The Fatherhood Institute is calling on employers and schools to take the following steps:
- Employer human resources policies should support fathers’ desire to work more flexibly and/or work from home. They should take account of men’s caregiving commitments (including sharing care of children with former partners) and men’s longer average commuting times, when developing and communicating about work plans and shift schedules.
- The forthcoming Employment Bill should create a duty on employers to advertise vacancies flexibly wherever possible and to detail flexibility options.
- Trades unions and professional bodies should help fathers negotiate reasonable, family-friendly work patterns.
- Schools and early years education providers should work to communicate with and mobilise dads to help with post-pandemic ‘catch-up’ learning, building on what fathers did during the lockdowns.
What’s been your experience?
Time With dad launches today and anyone with an interest, be they a dad, an employer, working in education etc. can sign up and kept informed (follow this link). You can also keep an eye out on social media for the #TimeWithdad hashtag.

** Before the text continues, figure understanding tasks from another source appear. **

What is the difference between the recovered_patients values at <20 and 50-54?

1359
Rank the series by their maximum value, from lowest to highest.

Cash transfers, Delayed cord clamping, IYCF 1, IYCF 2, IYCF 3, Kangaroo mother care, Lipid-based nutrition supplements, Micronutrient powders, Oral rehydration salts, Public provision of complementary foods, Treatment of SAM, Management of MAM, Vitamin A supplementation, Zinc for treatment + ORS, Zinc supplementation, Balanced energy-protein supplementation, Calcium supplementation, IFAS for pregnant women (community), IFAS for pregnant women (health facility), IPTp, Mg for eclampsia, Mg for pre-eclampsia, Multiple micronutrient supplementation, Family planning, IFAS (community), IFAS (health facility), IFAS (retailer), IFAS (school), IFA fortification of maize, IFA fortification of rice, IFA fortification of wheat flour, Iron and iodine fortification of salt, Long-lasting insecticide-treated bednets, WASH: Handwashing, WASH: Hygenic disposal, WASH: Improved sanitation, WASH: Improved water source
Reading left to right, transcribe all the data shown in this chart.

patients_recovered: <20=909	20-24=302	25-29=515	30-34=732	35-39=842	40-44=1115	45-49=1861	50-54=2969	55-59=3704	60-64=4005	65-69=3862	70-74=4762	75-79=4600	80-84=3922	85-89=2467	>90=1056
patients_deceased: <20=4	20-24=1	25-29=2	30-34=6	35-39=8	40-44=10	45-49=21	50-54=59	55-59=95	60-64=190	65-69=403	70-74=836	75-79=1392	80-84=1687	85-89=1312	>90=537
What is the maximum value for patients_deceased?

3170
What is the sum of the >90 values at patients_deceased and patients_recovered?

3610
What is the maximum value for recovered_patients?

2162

The vital question is whether you can relate to the findings in the Lockdown Fathers report? If you are a mum, do you think your spouse or partner did more during lockdown and would you like this to continue? If you are a dad, how important will it be for you to work flexibly in future?
I think the timing of this campaign is vital. Employers are beginning to think about welcoming staff back to the workplace. Lockdown Fathers is further evidence they’ll need to seriously think about flexible, hybrid working if they’re going to retain both male and female talent and also make the workplace and home more equitable for both women and men.
3 thoughts on “Lockdown Fathers and Time with Dad: Learning From the Pandemic”
Interesting article and I so badly wish that it applied to our family. Unfortunately we saw even less of my husband during the pandemic, because the moment he was labelled a keyworker he decided that he must work 7 days per week throughout the lockdowns. He is only supposed to work Mon-Fri, he is entitled to annual leave, and yet he is married to his job. This goes deeper than gender inequality. He has a serious mental health condition and I have nowhere to turn for help because he is in denial. It broke our family.
Thanks for sharing your experiences and sorry to hear they have not been positive. I also hope you as a family are able to get the support you need with this situation. This particular research took a more generalist view and for many families the long term implications of lockdown could be positive (or it could have positive elements). that isn’t to say that some familes, such as your own, were not negatively impacted and this has to be recognised.
Thanks for the article. We had our first child late 2020 so working from home meant I was there for the whole pregnancy, great since we’re firm believers in equal parenting. However, I fear that exclusion from the medical journey (which was tough) will leave many fathers detached. I hope flexible working will provide an opportunity and motivation for them to get involved again. I also hope policies consider new family demographics which I’m guessing are often like ours – young (ish) city-dwellers with limited space at home. If we’re going to see lasting change, we need to get our laptops away from the kitchen table. This means giving us the confidence to move further from the office without fearing a return to presenteeism and an unsustainable daily commute.
As for us? Had it not been for the lockdowns, we wouldn’t have taken so much shared parental leave and I doubt I’d currently be planning to go back part-time!